** Opening Entries shown block **

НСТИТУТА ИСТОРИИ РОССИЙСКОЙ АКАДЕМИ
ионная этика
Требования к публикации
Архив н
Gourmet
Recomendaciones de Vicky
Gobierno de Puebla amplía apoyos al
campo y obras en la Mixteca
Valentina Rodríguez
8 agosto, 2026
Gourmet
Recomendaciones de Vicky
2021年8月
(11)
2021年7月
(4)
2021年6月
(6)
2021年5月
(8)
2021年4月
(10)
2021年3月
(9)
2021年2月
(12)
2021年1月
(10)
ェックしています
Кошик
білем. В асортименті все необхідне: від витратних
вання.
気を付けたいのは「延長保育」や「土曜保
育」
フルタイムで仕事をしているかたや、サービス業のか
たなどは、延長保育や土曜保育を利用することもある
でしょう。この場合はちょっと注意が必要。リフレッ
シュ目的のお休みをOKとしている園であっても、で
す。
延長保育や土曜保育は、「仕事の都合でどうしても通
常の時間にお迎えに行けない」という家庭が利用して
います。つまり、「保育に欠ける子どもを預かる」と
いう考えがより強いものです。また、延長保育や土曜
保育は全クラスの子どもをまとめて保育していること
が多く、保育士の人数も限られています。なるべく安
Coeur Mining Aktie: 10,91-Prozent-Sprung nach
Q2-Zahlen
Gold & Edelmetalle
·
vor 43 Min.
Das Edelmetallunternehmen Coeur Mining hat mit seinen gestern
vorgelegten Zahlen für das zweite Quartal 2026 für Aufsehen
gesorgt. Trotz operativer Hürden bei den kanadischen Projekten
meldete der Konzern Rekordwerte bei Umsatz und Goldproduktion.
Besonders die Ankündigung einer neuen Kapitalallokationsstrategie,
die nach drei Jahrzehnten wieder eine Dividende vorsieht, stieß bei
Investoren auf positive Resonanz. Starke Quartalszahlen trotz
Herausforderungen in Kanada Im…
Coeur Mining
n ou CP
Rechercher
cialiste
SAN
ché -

** Closing Entries shown block **

What is expected: For the records above, state the count of lines where "nach" appears, without any other text.

Solution to the problem: 2